— INFORMATION SUPPLIED —
◆ ◆ ◆ ◆
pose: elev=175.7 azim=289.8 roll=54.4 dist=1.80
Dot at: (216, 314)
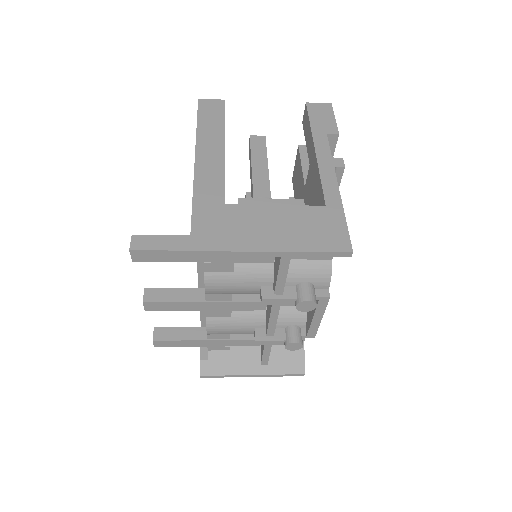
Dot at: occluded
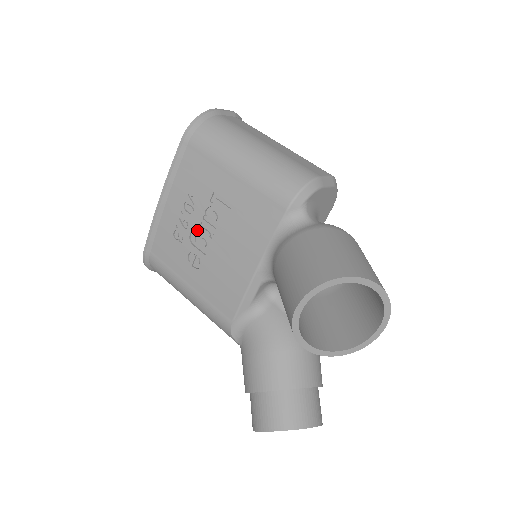
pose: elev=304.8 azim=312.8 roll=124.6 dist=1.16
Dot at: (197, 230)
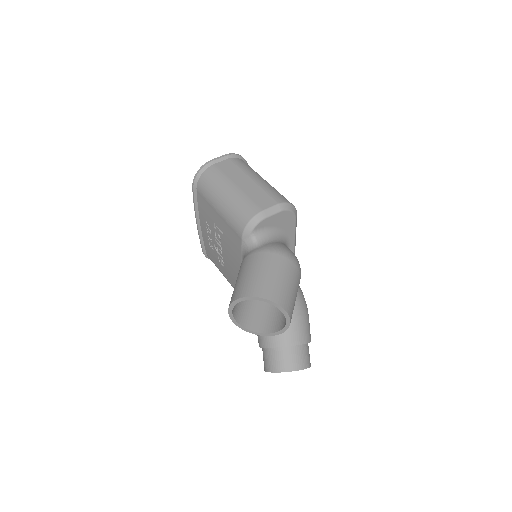
Dot at: (216, 244)
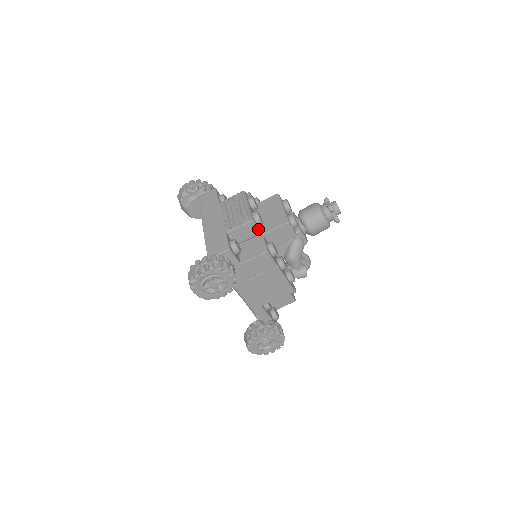
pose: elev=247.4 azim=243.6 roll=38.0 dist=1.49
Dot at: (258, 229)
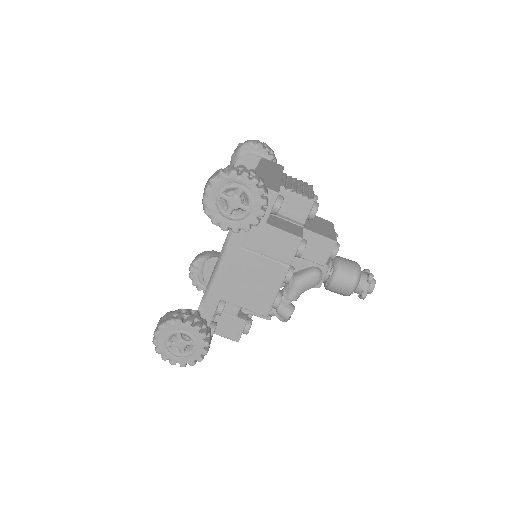
Dot at: (307, 217)
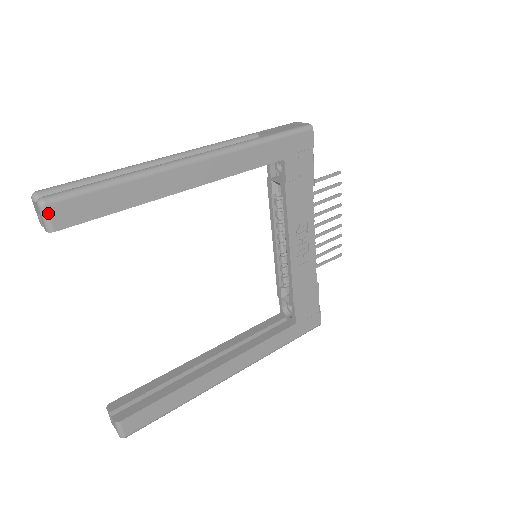
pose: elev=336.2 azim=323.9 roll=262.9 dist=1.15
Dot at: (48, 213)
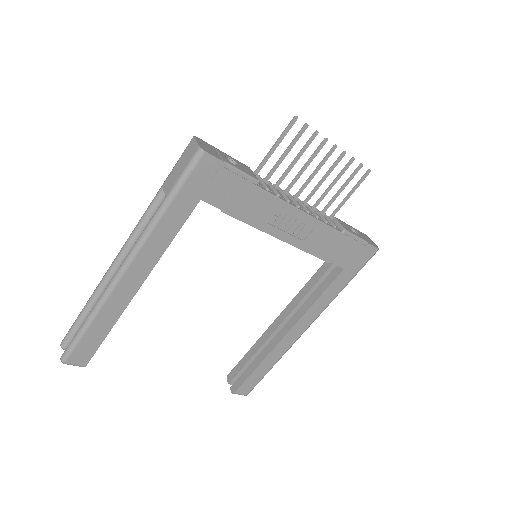
Dot at: (71, 364)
◆ ◆ ◆ ◆
— EXERCISE INSTRUCTIONS —
Format every text line of the items above as one numbered list, skipping any blank lines and leaving out the pictures.

— PROBLEM SOLUTION —
1. pose: elev=175.7 azim=289.8 roll=54.4 dist=1.80
2. Dot at: (216, 314)
3. Dot at: occluded
4. pose: elev=304.8 azim=312.8 roll=124.6 dist=1.16
5. Dot at: (197, 230)
6. Dot at: (216, 244)
7. pose: elev=247.4 azim=243.6 roll=38.0 dist=1.49
8. Dot at: (258, 229)
9. Dot at: (307, 217)
10. pose: elev=336.2 azim=323.9 roll=262.9 dist=1.15
11. Dot at: (48, 213)
12. Dot at: (71, 364)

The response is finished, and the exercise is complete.